The Π of passwords

It’s Pi Day (3/14). And this year is even more special because it’s 2015, so we get Pi out to 4 digits 3/14/15. But wait – it gets even better. At 9:26:53 today, you’ll be able to celebrate Pi to the ninth decimal point: 3.141592653. That’s very coooooooool – even if you’re not into geeky trivia!


Last year, my niece was part of a school contest to see who could remember Pi out to the most digits. (I’m guessing that this is not an exciting spectator sport.)

Even though she remembered it out to the 111th digit(!), she didn’t win. Not by a long shot. The winner had it memorized out to past the 300th digit. Maybe they should make a movie about him.

Most of the time, trying to remember passwords is like trying to memorize Pi out to the 20th digit (3.14159265358979323846 – from It takes a lot of effort, and if you don’t keep practicing and repeating it, you’re going to forget it really soon. And, in the back of your mind, you’re thinking ‘why am I even doing this?’

It would be a whole lot easier if Pi was something like 3.14141414141414141414 repeating forever… but then it wouldn’t be magic, a circle wouldn’t be a circle, and there wouldn’t be any contests to remember lots of digits.

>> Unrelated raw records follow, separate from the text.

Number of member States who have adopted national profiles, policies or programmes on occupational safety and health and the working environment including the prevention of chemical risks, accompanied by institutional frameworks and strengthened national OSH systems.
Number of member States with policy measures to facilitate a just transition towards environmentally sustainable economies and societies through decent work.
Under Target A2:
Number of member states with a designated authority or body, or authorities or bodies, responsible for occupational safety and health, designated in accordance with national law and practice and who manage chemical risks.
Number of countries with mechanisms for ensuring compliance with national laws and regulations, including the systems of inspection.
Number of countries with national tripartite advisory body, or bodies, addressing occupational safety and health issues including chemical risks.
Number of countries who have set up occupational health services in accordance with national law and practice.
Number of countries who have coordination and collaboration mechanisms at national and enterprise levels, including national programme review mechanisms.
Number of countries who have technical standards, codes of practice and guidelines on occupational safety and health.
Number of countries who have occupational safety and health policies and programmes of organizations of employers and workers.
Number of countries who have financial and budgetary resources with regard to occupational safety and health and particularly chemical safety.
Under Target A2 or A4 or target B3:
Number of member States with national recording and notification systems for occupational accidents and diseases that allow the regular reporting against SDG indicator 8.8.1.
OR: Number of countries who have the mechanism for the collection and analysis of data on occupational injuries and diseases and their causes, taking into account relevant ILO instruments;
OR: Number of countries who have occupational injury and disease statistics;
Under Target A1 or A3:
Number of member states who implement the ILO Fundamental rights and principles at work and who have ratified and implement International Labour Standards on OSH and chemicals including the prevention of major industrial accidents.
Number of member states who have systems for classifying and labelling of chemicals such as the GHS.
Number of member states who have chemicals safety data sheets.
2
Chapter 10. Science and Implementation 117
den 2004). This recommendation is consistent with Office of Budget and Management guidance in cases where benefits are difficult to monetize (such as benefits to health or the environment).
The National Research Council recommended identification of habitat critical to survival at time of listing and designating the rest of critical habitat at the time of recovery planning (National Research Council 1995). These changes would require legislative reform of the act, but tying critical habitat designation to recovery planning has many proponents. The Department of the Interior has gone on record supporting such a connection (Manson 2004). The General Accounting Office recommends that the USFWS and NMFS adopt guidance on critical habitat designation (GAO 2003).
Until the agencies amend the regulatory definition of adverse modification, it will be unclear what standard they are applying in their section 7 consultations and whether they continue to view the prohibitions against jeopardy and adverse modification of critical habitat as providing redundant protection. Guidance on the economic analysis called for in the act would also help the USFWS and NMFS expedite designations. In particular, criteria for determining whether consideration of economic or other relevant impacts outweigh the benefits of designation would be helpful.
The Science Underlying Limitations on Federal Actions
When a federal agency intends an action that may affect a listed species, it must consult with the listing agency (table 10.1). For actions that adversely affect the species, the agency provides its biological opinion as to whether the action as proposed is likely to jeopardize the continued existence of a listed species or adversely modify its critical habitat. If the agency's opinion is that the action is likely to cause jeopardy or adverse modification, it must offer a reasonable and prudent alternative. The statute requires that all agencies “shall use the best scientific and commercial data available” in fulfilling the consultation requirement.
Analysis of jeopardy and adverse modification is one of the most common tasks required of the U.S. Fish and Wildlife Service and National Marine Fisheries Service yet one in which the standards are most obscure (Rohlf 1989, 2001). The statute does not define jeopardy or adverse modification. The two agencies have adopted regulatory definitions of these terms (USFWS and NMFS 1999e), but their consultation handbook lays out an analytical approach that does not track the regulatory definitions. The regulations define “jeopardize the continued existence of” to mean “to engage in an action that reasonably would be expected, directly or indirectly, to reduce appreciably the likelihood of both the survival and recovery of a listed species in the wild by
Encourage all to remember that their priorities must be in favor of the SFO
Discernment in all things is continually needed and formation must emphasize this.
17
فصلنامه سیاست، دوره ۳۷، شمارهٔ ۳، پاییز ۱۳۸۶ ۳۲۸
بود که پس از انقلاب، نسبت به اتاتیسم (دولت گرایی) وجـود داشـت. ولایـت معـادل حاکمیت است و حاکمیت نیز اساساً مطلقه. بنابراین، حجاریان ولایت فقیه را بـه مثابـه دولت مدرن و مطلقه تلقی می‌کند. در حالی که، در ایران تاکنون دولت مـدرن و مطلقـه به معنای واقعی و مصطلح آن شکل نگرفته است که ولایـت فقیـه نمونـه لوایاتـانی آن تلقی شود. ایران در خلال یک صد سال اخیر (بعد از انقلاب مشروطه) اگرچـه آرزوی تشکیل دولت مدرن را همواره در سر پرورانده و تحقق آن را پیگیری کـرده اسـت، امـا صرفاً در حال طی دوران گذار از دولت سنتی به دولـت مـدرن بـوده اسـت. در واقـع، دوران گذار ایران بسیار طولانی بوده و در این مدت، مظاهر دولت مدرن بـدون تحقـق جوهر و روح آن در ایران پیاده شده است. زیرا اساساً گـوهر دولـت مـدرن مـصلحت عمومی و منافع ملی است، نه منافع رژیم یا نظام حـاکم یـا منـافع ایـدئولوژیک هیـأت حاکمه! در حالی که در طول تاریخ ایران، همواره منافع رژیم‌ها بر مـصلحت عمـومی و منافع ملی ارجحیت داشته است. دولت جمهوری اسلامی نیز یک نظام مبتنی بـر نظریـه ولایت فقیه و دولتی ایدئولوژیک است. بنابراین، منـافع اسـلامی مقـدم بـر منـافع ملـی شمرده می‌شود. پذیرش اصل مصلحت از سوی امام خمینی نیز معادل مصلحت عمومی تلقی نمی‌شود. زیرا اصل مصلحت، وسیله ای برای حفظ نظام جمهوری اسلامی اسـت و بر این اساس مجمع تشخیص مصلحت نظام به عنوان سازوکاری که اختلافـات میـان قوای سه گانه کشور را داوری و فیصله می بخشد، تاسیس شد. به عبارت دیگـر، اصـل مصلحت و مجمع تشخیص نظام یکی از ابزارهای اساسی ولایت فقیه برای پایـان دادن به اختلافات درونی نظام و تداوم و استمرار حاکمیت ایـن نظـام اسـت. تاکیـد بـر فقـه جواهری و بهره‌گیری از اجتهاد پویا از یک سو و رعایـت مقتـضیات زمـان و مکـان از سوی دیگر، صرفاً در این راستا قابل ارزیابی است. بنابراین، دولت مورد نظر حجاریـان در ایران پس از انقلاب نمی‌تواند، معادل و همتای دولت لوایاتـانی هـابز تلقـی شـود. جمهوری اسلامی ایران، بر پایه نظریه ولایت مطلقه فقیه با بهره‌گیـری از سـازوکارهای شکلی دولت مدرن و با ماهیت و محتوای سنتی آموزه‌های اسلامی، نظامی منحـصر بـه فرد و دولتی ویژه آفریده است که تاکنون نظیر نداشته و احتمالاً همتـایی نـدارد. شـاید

The same thing applies to passwords. Lots of times we choose easy passwords because we don’t see the purpose or importance of them and we don’t want to spend any effort in remembering something hard. Because of this, the tendency is to pick passwords that are easy to remember.

Just like with memorizing Pi, we have to practice using our passwords (when we regularly visit a site like checking our email on gmail) or else we forget them really quickly. That’s why we should use a password manager. It really is hard trying to remember random combinations of numbers, letters and special characters. Sticky Password will create the random password for you, remember it and enter it whenever you need it.

Too many sites force us to create a password for a one time visit or to protect information that really doesn’t seem important enough to protect. And so, instead of choosing something like 8Ls0fd-h)3@u4h as our password, we choose qwerty1.

And that’s where a password loses its magic, and security stops being security.

If you ask us, Π = 3.14. I wonder how many digits my niece remembers.

*This blog post was updated from a earlier post.